Although Lincoln is a commuter-friendly city, where you choose to live will determine the length and method of your commute. Here is some useful information to consider when making this important decision.

University Housing has accommodations for both singles and families. However, the waiting time to get into on-campus family housing is approximately one year.

The city of Lincoln offers a wide variety of off-campus housing options, including apartments, rental properties, or homes for sale. Here are three ways to find what you're looking for:

  1. Online listings are convenient and provide an assortment of options:

    • Rentals.com: Listings for houses, apartments, townhouses, duplexes, and lofts
    • Housing.ne.gov: Search and map a broad assortment of rental properties by price range, type of rental, number of bedrooms, location, proximity to public transportation, and more. Includes complexes of all sizes.
    • Apartmentsforyou.com: Search the Lincoln Journal Star's online classified advertisements by price range, type of rental, number of bedrooms or bathrooms, location, rental community, or month available. Only the larger apartment complexes are advertised online.

What to work on.
**1.** Decide whether each statement agrees with the housing guide. Answer yes or no, and quote the deciding words of the guide exactly.
(a) Getting into on-campus family housing takes roughly a year of waiting.
(b) Apartmentsforyou.com advertises apartment complexes of every size.
(c) Housing.ne.gov allows a search by how close a rental is to public transportation.
**2.** Quote a passage of the housing guide word for word. Begin at the words "1. Online listings" and stop after the words "of all sizes.".
**3.** According to the housing guide, whose online classified advertisements does Apartmentsforyou.com search?

Data provided.
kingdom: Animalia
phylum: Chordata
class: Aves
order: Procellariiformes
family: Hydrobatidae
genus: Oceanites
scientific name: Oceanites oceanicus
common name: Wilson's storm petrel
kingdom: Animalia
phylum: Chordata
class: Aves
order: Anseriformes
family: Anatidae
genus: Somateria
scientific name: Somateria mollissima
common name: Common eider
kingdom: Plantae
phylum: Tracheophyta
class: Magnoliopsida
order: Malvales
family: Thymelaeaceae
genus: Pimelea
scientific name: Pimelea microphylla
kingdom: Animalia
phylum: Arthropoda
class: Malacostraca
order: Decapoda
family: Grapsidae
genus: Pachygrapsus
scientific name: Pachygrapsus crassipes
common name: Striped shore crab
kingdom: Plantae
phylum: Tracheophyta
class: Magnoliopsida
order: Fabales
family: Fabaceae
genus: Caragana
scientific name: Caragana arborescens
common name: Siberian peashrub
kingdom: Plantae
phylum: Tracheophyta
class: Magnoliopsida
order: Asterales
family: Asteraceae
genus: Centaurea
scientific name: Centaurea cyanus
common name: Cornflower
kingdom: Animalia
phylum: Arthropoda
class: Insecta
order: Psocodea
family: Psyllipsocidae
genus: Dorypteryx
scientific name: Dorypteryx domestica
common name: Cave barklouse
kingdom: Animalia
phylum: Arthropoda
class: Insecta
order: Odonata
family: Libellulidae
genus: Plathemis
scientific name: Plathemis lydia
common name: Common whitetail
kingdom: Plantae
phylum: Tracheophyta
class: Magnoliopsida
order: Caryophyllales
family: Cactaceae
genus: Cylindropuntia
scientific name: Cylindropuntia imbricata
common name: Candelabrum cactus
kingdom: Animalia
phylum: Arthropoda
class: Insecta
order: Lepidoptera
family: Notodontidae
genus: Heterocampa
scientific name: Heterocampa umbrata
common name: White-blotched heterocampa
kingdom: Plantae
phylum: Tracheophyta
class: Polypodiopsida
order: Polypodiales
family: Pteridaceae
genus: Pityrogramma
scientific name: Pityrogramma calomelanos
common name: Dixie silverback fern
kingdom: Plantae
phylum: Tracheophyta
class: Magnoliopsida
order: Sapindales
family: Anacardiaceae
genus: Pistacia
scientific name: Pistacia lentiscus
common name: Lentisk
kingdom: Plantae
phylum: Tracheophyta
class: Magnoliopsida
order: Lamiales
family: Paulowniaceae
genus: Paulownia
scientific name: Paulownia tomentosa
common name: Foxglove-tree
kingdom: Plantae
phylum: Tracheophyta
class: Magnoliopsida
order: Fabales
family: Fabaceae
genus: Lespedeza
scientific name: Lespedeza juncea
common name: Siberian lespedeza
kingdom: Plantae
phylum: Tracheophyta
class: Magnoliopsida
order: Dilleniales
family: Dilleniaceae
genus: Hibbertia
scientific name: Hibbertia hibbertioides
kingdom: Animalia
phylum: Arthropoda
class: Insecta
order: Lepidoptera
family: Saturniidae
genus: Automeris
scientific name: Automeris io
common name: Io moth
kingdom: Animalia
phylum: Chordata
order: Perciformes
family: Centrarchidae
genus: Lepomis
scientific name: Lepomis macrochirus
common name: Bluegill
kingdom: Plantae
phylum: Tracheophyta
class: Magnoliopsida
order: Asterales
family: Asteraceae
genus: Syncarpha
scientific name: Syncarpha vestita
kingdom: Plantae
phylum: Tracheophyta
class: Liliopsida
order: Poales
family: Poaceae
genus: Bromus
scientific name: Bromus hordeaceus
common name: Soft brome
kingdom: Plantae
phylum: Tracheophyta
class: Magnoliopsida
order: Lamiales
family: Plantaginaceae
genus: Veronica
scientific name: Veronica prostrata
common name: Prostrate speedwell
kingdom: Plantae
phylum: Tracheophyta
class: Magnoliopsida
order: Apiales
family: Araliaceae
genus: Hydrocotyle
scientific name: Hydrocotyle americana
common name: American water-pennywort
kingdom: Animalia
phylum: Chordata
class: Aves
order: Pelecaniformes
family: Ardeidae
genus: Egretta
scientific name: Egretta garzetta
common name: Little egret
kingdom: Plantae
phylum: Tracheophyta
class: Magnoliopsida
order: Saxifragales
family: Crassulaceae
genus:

Exercise answers.
**1.**
(a) Yes: "the waiting time to get into on-campus family housing is approximately one year."
(b) No: "Only the larger apartment complexes are advertised online."
(c) Yes: "proximity to public transportation"

**2.**
1. Online listings are convenient and provide an assortment of options:

    • Rentals.com: Listings for houses, apartments, townhouses, duplexes, and lofts
    • Housing.ne.gov: Search and map a broad assortment of rental properties by price range, type of rental, number of bedrooms, location, proximity to public transportation, and more. Includes complexes of all sizes.

**3.** The Lincoln Journal Star's.